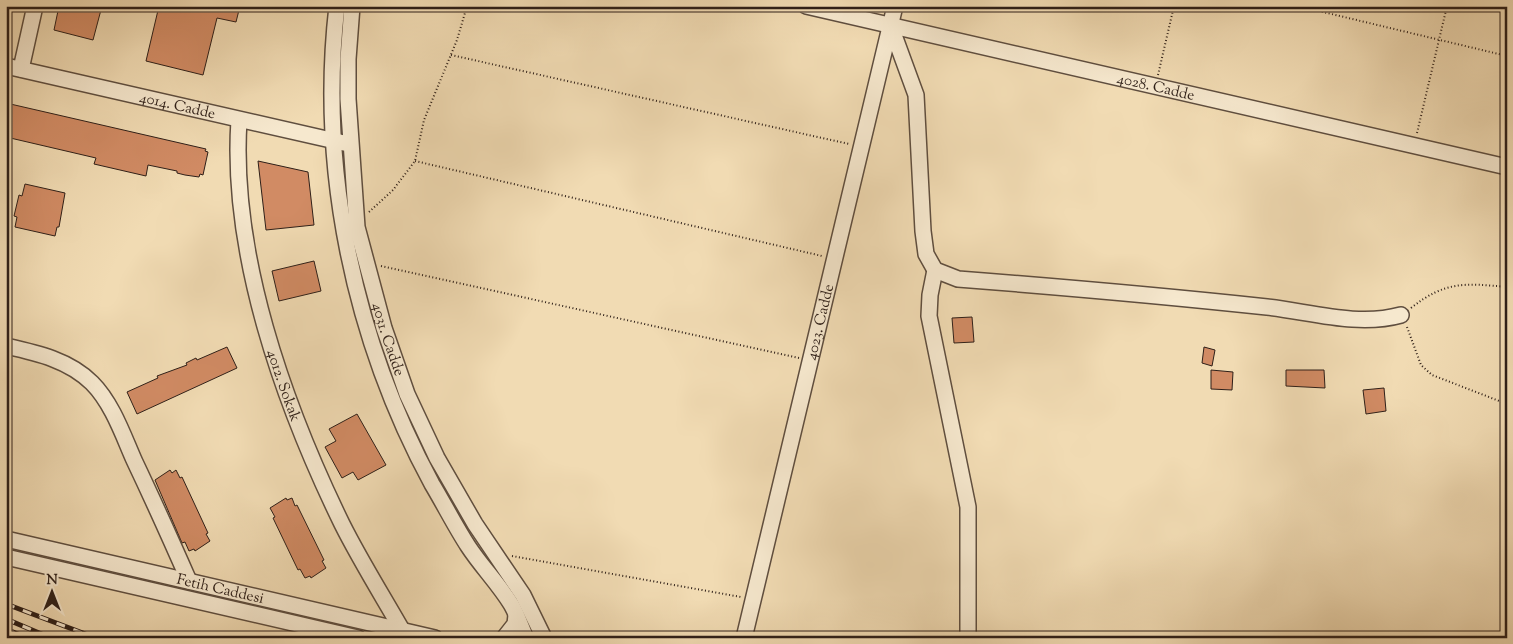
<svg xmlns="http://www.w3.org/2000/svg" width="1513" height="644" font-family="'Sorts Mill Goudy',serif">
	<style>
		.building { fill: #d18b64; stroke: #2e1f18 }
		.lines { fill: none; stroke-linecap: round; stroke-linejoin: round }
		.minor-casing { stroke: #5f4e3f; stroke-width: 18 }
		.path { stroke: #2e1f18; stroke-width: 2; stroke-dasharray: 1 2.5; stroke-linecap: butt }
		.minor { stroke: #f6e8ce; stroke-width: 15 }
		.rail-casing { stroke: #2e1f18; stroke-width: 5 }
		.rail { stroke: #f6e8ce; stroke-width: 3; stroke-dasharray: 9; stroke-linecap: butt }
		.labels { text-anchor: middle; stroke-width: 5; stroke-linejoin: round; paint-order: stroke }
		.street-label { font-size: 15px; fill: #2e1f18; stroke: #f6e8ce }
	</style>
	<rect width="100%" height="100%" fill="#f1dbb3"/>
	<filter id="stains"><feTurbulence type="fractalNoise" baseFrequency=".004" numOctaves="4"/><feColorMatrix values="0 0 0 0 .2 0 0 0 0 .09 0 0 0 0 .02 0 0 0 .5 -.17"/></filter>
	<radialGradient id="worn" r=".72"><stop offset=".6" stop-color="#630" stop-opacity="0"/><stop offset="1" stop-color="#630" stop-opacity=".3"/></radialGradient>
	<!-- building -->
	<path class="building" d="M59,6H102L93,40L54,30Z
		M159,6H240L236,22L217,18L203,75L146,61Z
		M6,103L206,149L205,151L208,152L203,175L200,174L199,177L185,175L177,173V171L148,165L146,176L94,164L96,158L6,137Z
		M258,161L308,172L314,225L266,230Z
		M25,184L65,193L59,227H57L55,236L15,227L17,217L14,216L19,195L22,196Z
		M314,261L321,291L279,301L272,271Z
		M972,317L974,342L954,343L952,318Z
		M227,347L237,368L137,414L127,392L158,378L157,376L187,365L186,363L196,358L197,360Z
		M1204,347L1215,350L1212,366L1202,363Z
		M1211,370L1233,372L1232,390L1211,389Z
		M1286,370H1324L1325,388L1286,386Z
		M1384,388L1386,411L1366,414L1363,390Z
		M357,414L386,465L358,480L353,472L342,478L325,447L336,441L329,429Z
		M170,470L172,473L176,470L180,478L182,477L208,533L206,534L210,541L195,551L194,549L189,551L185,542L182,543L155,480Z
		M286,498L287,500L292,498L295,506L297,505L324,560L322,561L326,568L311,578L310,576L305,578L300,569L298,570L273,518L275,517L270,508Z"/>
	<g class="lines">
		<!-- minor casing -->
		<g class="minor-casing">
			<g id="minor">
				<path d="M337,6C318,169 354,340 432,484C444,504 455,526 468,546C481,566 498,583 511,604C517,614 521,627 526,638"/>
				<path id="s1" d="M352,6L348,59V99L357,227L384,328L407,394L437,458L475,524L523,595L544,638"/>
				<path id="s2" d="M806,6L1507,167"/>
				<path d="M890,24L916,95L923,231L926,254L935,270L958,279C1061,287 1164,296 1267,307C1311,312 1358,327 1401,315"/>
				<path id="s3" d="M6,66L344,143"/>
				<path d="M21,69L35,6"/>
				<path id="s4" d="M239,120C230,254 284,405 342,524C360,560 382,595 402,630"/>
				<path d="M935,270L930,295L929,316L968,507V638"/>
				<path d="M6,346C37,353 69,360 92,383C112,403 123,435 134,460C153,500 171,540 189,581"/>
				<path id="s5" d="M6,539L435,638"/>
				<path d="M6,557L358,638"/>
				<path d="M504,638L515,624L516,615"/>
				<path id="s6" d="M744,638L895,6"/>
			</g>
		</g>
		<!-- path -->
		<path class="path" d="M1298,6L1507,56
			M451,55L849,144
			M1158,75L1174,6
			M1417,133L1447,6
			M415,161L822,256
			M369,212L393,190L415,161L424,120L457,40L467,6
			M381,266L799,358
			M1411,308C1445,281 1465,283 1507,287
			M1407,327L1421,365L1432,375L1507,404
			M512,556L741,597"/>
		<!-- minor -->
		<use href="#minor" class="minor"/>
		<!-- rail casing -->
		<g class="rail-casing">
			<path id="rail" d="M6,604L96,638
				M6,619L51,638
				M6,629L27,638"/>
		</g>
		<!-- rail -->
		<use href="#rail" class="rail"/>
	</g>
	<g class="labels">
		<!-- street labels -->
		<g class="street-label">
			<text dy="5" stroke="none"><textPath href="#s2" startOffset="359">4028. Cadde</textPath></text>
			<text dy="5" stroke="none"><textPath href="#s3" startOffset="176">4014. Cadde</textPath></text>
			<text dy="5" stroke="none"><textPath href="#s6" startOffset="325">4023. Cadde</textPath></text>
			<text dy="5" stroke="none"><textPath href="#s1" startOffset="338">4031. Cadde</textPath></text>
			<text dy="5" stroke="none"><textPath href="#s4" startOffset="271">4012. Sokak</textPath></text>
			<text dy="5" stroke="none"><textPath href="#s5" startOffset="220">Fetih Caddesi</textPath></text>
		</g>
	</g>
	<!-- margin -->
	<rect width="1513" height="644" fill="none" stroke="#f1dbb3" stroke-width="25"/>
	<rect x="8" y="8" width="1498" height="629" fill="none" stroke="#2e1f18" stroke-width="2.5"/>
	<rect x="12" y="12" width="1488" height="619" fill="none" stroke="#2e1f18"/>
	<!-- north arrow -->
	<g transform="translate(52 592)" stroke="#f6e8ce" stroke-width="4" paint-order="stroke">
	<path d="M0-4L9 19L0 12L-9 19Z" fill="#2e1f18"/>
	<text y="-8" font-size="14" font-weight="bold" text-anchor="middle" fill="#2e1f18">N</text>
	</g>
	<rect width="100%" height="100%" filter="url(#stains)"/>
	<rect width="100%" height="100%" fill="url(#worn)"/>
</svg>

* **WHAT THIS TASK INVOLVES**: In the records above, tally the lines where the word "worn" appears, and give the number and nothing else.

* **EXPECTED ANSWER**: 2